When it comes to taking notes, I’m a bit obsessive about it. In fact, I used to carry a notebook with me everywhere – literally – in case any kind of idea, thought, or something I forgot to do (or needed to do) struck me wherever I was.

For me, it wasn’t enough to jot down a note in whatever piece of paper I had available – I needed I make sure I had a “catch all” notebook of sorts. This is a habit that I developed in college (in fact, I actually still have some of those notebooks in a drawer!) and has persisted ever since.

Despite the fact that I don’t think I’ll ever really stop using notebooks, I have been trying to go as digital as possible. Case in point: Not long ago, I shared how I take notes using Bamboo Paper.

But for quick little notes, personal reminders, and ideas, that’s a bit overkill right?

Taking Notes with Notes

Since I’ve been using Reminders as my app of choice for getting things done, then it doesn’t make sense in my workflow to actually use it for notes. Besides, that application is meant for checking things off of a list – notes can be a catch-all of sorts for anything you need to remember.
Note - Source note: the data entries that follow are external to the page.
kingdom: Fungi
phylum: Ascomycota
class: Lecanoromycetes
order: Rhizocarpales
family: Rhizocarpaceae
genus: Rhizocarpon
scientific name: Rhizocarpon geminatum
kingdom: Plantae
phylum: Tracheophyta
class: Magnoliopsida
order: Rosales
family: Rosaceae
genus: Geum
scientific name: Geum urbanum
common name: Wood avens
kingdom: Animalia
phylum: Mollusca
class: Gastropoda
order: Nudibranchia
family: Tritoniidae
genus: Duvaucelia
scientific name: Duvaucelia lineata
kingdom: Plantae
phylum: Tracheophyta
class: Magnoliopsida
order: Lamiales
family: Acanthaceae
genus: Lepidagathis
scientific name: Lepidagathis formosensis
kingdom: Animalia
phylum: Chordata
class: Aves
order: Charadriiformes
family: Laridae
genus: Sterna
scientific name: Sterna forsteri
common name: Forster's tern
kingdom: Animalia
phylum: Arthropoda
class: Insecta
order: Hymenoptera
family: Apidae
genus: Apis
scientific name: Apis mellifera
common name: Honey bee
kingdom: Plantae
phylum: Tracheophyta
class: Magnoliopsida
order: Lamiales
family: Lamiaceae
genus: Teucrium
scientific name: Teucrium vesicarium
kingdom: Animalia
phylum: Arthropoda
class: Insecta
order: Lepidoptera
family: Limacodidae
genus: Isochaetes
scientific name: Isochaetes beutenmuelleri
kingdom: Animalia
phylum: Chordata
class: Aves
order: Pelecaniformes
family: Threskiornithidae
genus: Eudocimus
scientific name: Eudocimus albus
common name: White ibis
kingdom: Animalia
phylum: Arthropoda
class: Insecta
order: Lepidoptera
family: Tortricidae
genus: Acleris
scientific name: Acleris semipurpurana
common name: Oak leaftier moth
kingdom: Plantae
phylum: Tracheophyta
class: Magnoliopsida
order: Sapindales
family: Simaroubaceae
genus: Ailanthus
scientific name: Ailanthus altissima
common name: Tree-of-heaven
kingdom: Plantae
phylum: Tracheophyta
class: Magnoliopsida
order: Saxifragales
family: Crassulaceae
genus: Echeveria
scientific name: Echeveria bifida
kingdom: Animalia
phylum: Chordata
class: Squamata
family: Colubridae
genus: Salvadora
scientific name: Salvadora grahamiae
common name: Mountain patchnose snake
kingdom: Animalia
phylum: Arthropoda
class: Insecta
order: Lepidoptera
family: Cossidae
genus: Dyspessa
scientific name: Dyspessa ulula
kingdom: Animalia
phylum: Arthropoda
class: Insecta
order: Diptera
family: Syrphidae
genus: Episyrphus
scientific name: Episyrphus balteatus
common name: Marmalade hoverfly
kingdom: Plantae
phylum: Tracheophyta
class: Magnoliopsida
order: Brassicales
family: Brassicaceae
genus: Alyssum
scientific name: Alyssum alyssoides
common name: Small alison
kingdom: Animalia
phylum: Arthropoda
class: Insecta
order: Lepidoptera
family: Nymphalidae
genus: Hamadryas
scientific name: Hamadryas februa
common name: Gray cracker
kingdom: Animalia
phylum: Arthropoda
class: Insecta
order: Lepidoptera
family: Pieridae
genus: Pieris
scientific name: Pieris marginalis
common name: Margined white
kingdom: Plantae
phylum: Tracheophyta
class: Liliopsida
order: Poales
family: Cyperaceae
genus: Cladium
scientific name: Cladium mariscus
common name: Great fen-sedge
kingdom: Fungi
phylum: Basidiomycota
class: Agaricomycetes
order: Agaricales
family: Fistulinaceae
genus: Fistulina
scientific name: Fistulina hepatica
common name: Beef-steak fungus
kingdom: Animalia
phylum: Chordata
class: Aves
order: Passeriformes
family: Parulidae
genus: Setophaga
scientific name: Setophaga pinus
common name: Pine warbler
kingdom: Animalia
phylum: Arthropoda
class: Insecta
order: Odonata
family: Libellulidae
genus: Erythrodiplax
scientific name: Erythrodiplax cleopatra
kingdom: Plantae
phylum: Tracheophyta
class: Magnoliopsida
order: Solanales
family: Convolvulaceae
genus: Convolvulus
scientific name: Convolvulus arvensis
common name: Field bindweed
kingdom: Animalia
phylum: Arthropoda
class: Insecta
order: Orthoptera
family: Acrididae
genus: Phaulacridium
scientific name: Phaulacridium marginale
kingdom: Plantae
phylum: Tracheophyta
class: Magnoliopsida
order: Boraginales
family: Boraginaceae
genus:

So as I’ve continued to try to go as digital as possible while also having information in sync across all of my devices, I’ve started using Apple’s Notes application more and more.

Using Apple Notes as a catch all

Using Apple Notes as a catch all – even for the idea of this blog post!

Nothing terribly novel about the idea, is there?

After all, I’m using Notes to capture, ahem notes. But the thing is that this works really well when I’m on the go and I’ve got my laptop with me in a presentation, I’ve got my phone with me when I’m out with family and/or friends, or I have my iPad with me when I’m taking notes on a talk or something like that.

As you can see in the screenshot above, I’ve got notes dating back to June (and honestly, long before).

Sometimes this require that I hop in and remove things or it reminds me to make updates to older notes in order to make sure I’ve not forgotten something; other times, I simply delete it. I don’t necessarily consider anything that’s in Notes to be sacred – it will either move to an action item in Reminders, move to a more fleshed out note in Bamboo Paper (or, yes, sometimes a physical notebook), or it will be deleted.

What About Categories?

That said, I still have to categorize things. As you can see in the shot above, sometimes I have ideas for Plugins or projects, sometimes I have ideas for projects, other times I have ideas that are related to work, but I’ve not really fleshed them out.

Once an idea comes to some level of fruition, I’ll normally tag it using the following format:

[Category] Name of the Note

And since we are culturally becoming more and more used to searching for things, and since Notes organizing things in descending order, this makes it really easy for me to find various ideas for work, personal stuff, or projects that I jotted down, but couldn’t remember, say, the exact title – just under what category it fell.

This Won’t Work For You

As with nearly every single other post in this series, I’m not claiming that this is the way for you to manage your notes. This is just how I’ve had success with managing things on the go, and how I am willing to continue to share how I manage my day-to-day.

In fact, I still have a moleskine that I bring with me because, you know, moleskines don’t ever need recharging and there is something about doodling and jotting down ideas on paper before moving them anywhere else.

Regardless, I’ve had a lot of success using notes and a system for categorizing things for the majority of the past year and see this as a staple of my day to day workflow.